Peter Parker is said to have been descended from the family of Archbishop Matthew Parker. His father was Admiral Christopher Parker, who died in Dublin in 1763. Parker himself entered the Navy at an early age as a midshipman, became a lieutenant in 1743 & a post-captain in 1749.
When the war with France broke out in 1756 he was appointed to command the frigate Margate, & after the invasion of Minorca was transferred at the Leeward Islands to the Woolwich. He captured Guadaloupe in this ship & then was given command of the Bristol.
An appointment to the Montague followed his return to Britain, & he sailed in the Channel taking several prizes. He was very successful off Belle Isle in his next command — the Buckingham, & this led to his appointment with a squadron of five more ships to attack French shipping in the Basque roads & to destroy the fortifications in the island of Aix. This enterprise was again very successful.
In 1762 the Buckingham was dismantled & Parker was appointed Captain of the 74 gun Terrible, but the peace soon put this ship out of commission, & he was unemployed for some years. He was however rewarded for his services with a knighthood in 1772, & when the war with America broke out he was placed in command of the American station with the rank of Commodore.
He arrived in America in the newly launched Bristol with a squadron of war ships & a fleet of transport ships carrying soldiers to join up with British loyalists in North Carolina. However the delay caused by bad weather meant that the Americans had been able to prepare their defences. Parker & his men & the soldiers fought with great bravery, but their losses were severe. It was described as “gallant but sanguinary engagement” The reduction of Rhode Island was more successful & he was able to blockade the chief American naval force at the harbour of New Providence.
Parker remained in command at New York until 1777 when he was promoted to Rear Admiral of the Blue & sent to the Jamaica station. He distinguished himself at this time with an attack on the coast of South America, in which his son Captain Christopher Parker also took part. By 1779 he had become Vice Admiral of the Blue, & then of the White, & was created a baronet.
It was during this time in Jamaica that Parker was able to promote the careers of both Nelson & Collingwood. After an appointment as Admiral of the Blue in 1787 Parker returned to Portsmouth as Commander in Chief. The war with France had resumed, & Parker replaced Lord Howe as Admiral of the Fleet & General of Marines.
In the same year Parker was elected M.P. for the borough of Maldon in Essex & rented & then bought the Manor of Bassingbourne in Takeley, Essex from the family of Francis Bernard. It was during this period that the road onto Stane Street was improved & the Lodge Houses built with the fine iron gates, sadly now disappeared.
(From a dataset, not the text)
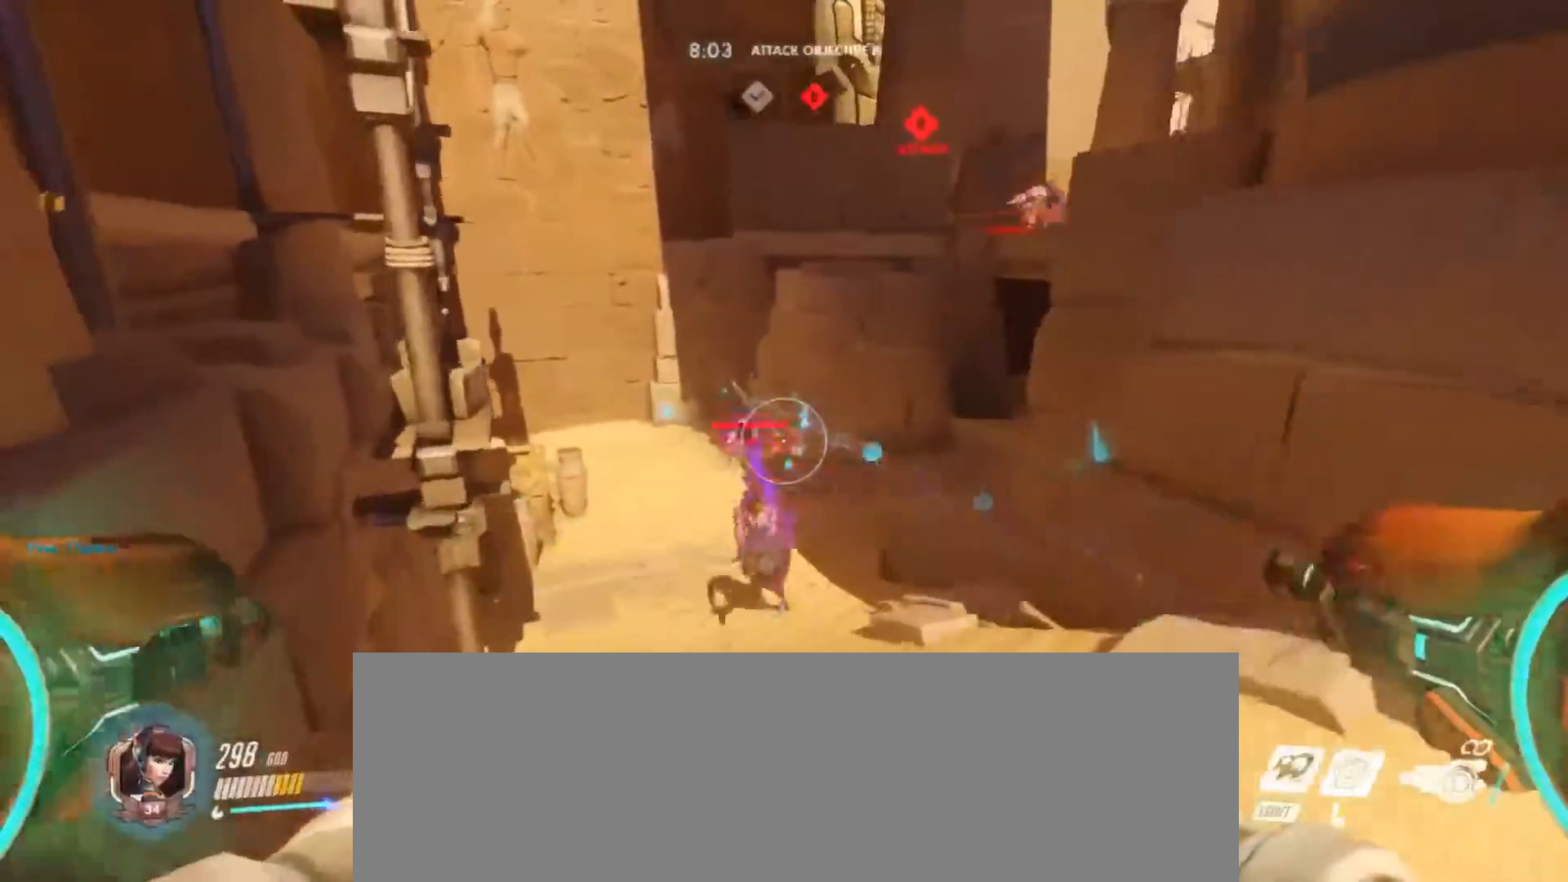
{"keys": ["d"], "mouse": ["left"], "events": [[167, "a", "up"], [400, "w", "up"], [467, "d", "down"]]}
Parker was to play a leading role in the state funeral of Horatio, Lord Nelson both as a personal friend & as the senior naval figure.
While living at Bassingbourne Parker exerted himself to improve the grounds, & in this process became involved in legal disputes with the Barringtons family, the owners of Hatfield Forest. He also had a house in London where he died in 1811. Between 1799 & 1801 Bassingbourne Hall was rented to Robert Fowler, Archbishop of Dublin.
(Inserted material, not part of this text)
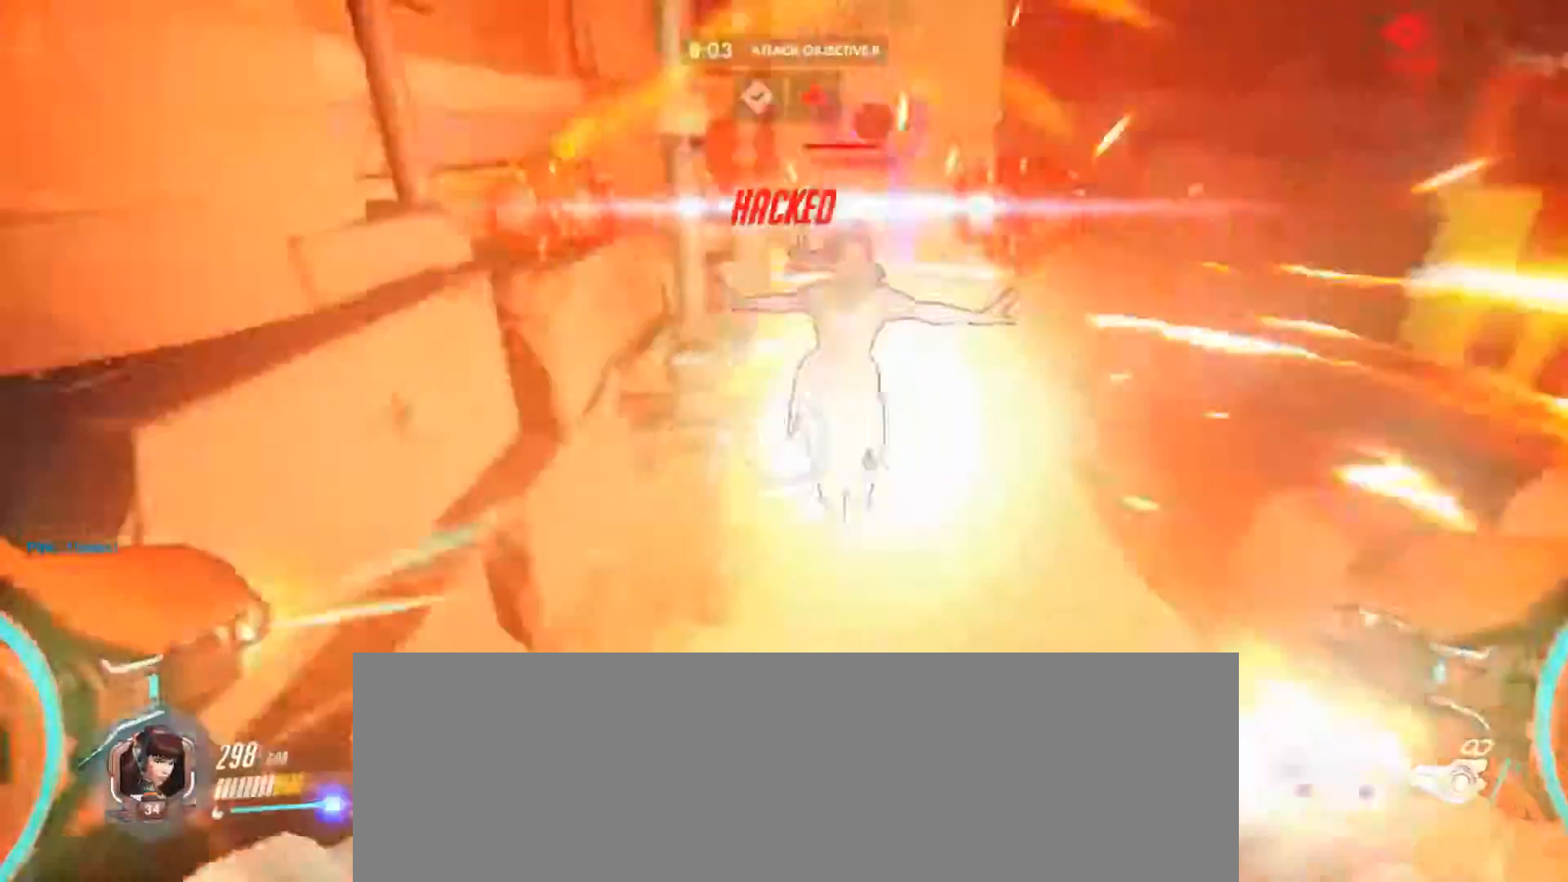
{"keys": ["s"], "mouse": ["left"], "events": [[267, "s", "down"], [333, "d", "up"]]}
Peter Parker had married Margaret, daughter of Walter Nugent who belonged to the family of the Earls of Westmeath. She died in 1803. His eldest son Vice Admiral Christopher Parker had died in 1794. His daughters Ann & Antoinetta had married two cousins, John & George Ellis who were members of the Seaford family. George Ellis was a well know literary figure at the time. A descendant of John Ellis married into a French family.
Both Peter & Margaret Parker were buried at St Margaret’s church Westminster in the parish where they owned a house. The grave yard has been destroyed so we no longer know what their tombs looked like.
With the death in 1869 of Charles Christopher Parker the baronetcy became extinct.
Parker figures in much of the naval correspondence of the period, & there are extant letters between Lady Parker. Nelson never forgot the debt which he owed to Sir Peter Parker.